In 2002 the UK government introduced regulation that required all UK local authorities to provide the British Library with a copy of the electoral register every year. However, the legislation did not require this data to be provided in any particular format and, as a result the data is sent to the British Library in a variety of digital formats.
This has presented some challenges to the British Library concerning how this information is stored for the long term.
Most of the data is sent to the British Library in the form of delimited text files; however there are also Excel spread sheets, Microsoft Word documents and a significant number of PDF files.
In addition some of the files are zipped and others are password protected. There are also some with incorrect file types, for examples some files have suffixes that indicate an excel spread sheet but are in fact text files.
To date the work at the British Library has concentrating on the data supplied as delimited text files, although some work has been done on PDFs.
Of the delimited text files the nature of the data varies :-
· Some have headers, although the header names are not consistent, while others have no headers.
· Some are comma delimited, while others are tab delimited.
· Some have data values enclosed in quotes, others don’t, while some have some have a mixture of both, quoted and unquoted.
· Most files include more data than the BL is required to keep and some of it is duplicated.
The aim was to create a tool that can take the supplied electoral register data as input and produce a single data file containing just the items of information the BL is required to hold in a normalised format.

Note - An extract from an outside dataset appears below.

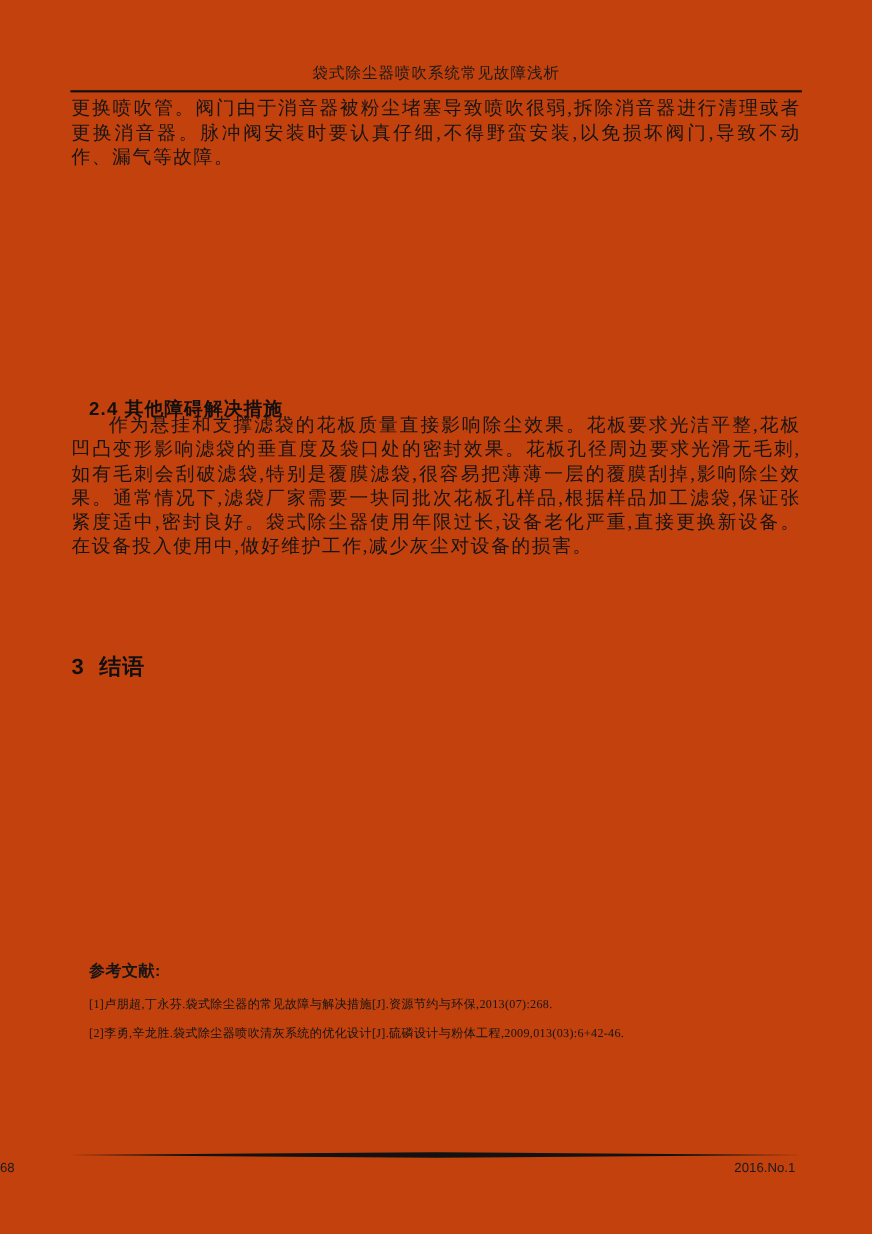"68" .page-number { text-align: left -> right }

Although this specific problem relates to UK Electoral Register data it represents a more general problem of processing disparate text files which need to be rationalised. The software has therefore been designed to be as generic as possible in order that it can be reused with other datasets of this type.
The solution consists of 4 stages :
The identification stage involves identifying the type of the incoming file using Apache Tika. At present only text files are supported.
This is the most complex stage as it is responsible for mapping columns from the incoming files to corresponding columns in the normalised output file. In order to do this it is necessary to determine the nature of the data in the incoming file. For example :-
Is it tabular (delimited)
Does it have a header line ?
If there is a header line we need to match header names in the incoming file to the required column headers in the output file, this is done using pattern matching.
If there is no header we need to identify the contents of columns using the data in those columns. This is done using a mixture of pattern matching e.g. postcodes, and comparing the contents of columns with expected values, e.g. common surnames.
The information used to carry out this characterisation is held in a normalisation properties file that is specific to the context. It effectively contains a description of the normalised output file.
Examples of the kind of information held in the properties file are :-
· the column headers of the output file,
· whether each item (column) of data is mandatory or optional,
· the kind of delimiter used,
· whether output data is enclosed in quotes,
· regular expressions describing the format of the expected data e.g. postcode
· validation information in order to carry out quality assurance, this might take the form of pattern matching or lists of values.
The aim of the characterisation stage is to produce a mapping that describes how the input data maps to the output data, i.e. which columns in the input file need to be extracted and copied to the output file.
The next step is migration which involves copying data from the input file to the output file. The mapping, produced by the characterisation stage, makes this a relatively trivial task, although it also incorporates QA using validation information stored in the properties file.
The first three stages, identification, characterisation and migration, are carried out by the Hadoop map process. The more usual Hadoop scenario is that of one large file that is split between a number of Hadoop nodes. In this case we have a large number of relatively small files and the input to the Hadoop map method is a file containing a list of all the incoming files to be processed. These files are then distributed between the available nodes in the Hadoop cluster. The output from the map process is a single normalised output file per incoming file. The Hadoop reduce process then merges these files together to produce a single normalised output file.
The tool has worked well in producing normalised output from incoming electoral register data. In order to check how generic it is the tool was also tested against another, completely different, set of government data files. All that should be needed to generate a normalised dataset from the new input files is a new version of the normalisation properties file. When the tool was tested against the new dataset it successfully produced the required normalised data file.